6) the blue, blue there - Marilyn Irwin (Fave Poetry of 2015)
the blue, blue there (Apt. 9 Press, 2015)
The title of Marilyn Irwin’s latest chapbook calls to mind a horizon line. We aren’t near enough to see it yet, and maybe that’s the allure: we know that it isn’t here. Many poems in the blue, blue there play with proximities, whether they’re measuring small units like “the 14 gasps up Gladstone” (“creature, comforts”), impassible miles from one’s love (“went”) or even the thoughtful steps to befriending a turtle (“for when you make friends with a turtle”).
Spats of humour and sentiment sit comfortably together, with precise diction taking the occasional leap. Whether her knots of relationships are fastened or slipping loose, Irwin expresses their raw state, adding dashes of surrounding (household or Ottawa-bound) imagery to invigorate a poem’s breathing space. If the first stanza of “tail-spin” makes for clear, confessional poetry (with “i always knew you were wrong / for me”, the second cuts into a collage of visuals branching from that root of separation. By the third and final stanza (“the back of your head / frozen / to the Ottawa river”), Irwin’s resoluteness, while still unwavering, creates friction with the reader’s growing intrigue. Is this a relationship or a life she’s mourning?
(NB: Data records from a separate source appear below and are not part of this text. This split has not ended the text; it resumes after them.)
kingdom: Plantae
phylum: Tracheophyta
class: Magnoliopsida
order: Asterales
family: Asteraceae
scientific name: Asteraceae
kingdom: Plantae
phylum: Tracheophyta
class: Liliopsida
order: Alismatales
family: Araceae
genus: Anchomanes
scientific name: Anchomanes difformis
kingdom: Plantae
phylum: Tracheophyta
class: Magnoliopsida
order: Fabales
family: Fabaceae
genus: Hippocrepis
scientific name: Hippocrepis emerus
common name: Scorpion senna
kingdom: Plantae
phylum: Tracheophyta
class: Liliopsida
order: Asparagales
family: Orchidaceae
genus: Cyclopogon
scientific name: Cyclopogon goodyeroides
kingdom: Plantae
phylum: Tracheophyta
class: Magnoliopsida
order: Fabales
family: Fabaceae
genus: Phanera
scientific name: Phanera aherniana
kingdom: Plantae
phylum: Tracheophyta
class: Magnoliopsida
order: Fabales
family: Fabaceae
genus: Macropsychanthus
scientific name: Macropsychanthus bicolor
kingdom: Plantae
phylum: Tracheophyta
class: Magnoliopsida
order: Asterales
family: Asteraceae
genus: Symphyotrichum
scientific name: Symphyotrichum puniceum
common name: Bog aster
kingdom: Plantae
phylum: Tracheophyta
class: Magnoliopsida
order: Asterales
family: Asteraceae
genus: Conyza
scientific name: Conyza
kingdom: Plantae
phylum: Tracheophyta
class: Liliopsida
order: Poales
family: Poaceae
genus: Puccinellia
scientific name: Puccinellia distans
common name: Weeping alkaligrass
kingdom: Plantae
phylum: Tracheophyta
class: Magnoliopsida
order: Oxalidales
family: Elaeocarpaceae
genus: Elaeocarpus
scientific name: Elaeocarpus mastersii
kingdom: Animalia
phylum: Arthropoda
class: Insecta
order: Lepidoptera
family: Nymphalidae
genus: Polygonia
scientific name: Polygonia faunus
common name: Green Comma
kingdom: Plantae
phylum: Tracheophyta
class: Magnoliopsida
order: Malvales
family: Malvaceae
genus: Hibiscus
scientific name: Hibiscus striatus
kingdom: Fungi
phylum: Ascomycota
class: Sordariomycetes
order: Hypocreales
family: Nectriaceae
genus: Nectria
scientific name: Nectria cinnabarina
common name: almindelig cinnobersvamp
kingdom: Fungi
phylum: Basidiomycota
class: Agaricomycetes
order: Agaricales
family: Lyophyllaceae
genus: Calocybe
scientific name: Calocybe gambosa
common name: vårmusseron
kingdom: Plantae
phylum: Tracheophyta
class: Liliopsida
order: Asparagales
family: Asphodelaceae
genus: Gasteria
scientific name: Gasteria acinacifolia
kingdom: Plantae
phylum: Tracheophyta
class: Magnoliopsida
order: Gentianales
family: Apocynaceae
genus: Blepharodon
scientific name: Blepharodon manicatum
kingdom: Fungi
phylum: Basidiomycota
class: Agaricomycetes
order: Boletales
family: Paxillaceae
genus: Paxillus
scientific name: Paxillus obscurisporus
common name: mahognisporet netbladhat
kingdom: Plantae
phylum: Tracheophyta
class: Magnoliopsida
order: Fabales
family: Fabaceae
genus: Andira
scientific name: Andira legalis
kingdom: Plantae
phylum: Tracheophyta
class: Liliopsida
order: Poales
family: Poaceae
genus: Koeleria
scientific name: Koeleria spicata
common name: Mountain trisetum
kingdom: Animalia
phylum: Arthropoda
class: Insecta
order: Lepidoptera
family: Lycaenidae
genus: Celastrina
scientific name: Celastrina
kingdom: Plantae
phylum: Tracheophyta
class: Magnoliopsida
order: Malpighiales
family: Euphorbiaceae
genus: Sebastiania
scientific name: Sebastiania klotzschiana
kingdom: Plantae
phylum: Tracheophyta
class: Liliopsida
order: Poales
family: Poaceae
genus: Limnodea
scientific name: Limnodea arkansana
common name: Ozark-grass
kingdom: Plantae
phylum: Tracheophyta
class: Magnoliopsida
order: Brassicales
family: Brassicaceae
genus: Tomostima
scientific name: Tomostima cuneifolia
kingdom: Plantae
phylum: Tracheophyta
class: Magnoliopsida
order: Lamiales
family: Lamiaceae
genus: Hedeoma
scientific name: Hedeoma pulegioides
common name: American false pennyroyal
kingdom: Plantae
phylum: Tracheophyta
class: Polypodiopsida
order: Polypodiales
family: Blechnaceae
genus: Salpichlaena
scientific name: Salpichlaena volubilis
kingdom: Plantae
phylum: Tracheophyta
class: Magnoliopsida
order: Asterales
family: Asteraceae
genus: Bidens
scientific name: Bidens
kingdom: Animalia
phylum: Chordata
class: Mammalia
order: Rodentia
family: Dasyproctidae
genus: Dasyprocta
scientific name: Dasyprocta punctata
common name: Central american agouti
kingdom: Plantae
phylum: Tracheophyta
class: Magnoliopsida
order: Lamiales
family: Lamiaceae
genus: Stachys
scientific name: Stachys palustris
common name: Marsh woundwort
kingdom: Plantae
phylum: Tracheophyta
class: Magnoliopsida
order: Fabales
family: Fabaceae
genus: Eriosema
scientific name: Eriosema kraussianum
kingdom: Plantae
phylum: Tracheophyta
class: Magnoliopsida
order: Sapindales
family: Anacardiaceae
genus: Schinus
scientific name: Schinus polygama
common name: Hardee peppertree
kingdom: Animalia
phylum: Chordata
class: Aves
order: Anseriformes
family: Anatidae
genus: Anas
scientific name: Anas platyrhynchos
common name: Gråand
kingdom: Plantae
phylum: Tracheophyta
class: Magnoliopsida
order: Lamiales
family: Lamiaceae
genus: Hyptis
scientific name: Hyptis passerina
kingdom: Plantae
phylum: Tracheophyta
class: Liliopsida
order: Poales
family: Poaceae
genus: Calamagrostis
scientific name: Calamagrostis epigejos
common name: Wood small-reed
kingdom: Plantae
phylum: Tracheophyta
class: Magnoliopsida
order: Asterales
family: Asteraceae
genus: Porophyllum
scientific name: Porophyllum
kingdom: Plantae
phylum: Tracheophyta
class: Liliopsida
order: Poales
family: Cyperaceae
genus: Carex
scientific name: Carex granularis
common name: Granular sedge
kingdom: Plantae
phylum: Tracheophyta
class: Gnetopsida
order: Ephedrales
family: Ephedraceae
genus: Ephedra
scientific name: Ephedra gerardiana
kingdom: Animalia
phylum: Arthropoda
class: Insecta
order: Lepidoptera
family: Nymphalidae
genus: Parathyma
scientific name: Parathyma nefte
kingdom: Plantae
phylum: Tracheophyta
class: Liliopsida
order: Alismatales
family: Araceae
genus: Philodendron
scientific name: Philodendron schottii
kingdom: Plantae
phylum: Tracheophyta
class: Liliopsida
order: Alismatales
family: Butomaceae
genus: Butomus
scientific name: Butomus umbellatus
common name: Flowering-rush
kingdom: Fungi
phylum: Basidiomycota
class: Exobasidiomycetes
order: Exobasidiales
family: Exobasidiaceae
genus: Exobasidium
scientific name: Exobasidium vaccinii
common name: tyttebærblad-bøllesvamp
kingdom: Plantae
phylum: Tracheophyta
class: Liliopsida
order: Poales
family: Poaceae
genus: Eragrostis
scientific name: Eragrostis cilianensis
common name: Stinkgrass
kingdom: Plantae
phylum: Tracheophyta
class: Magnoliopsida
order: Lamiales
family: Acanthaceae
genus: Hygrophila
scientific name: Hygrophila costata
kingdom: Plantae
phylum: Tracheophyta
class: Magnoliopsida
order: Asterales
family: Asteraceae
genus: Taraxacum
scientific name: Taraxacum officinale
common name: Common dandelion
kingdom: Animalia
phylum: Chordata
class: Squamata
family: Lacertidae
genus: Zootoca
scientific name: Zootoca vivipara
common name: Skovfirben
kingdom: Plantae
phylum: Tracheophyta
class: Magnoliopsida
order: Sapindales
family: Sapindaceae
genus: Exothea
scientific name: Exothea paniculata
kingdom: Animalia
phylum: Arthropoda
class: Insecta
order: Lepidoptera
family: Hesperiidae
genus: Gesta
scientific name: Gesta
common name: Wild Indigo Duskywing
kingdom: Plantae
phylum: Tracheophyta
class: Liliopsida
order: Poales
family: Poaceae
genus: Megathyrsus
That imaginary horizon also casts a hazy lens over what’s concrete and what’s abstract. Grounded and gut-punching poems like “murder, old ottawa south” and the stratosphere-ricocheting “transmigration of the soul and other no-no’s” stake opposite ends of Irwin’s yardstick, respectively. But the vast middle tackles the likes of Kim Jong Un, a dead deer in the woods and the FLNJ (le Front pour le Liberation des Nains de Jardin) with a flexible curiosity that accepts the chaos of life, and demands revisiting.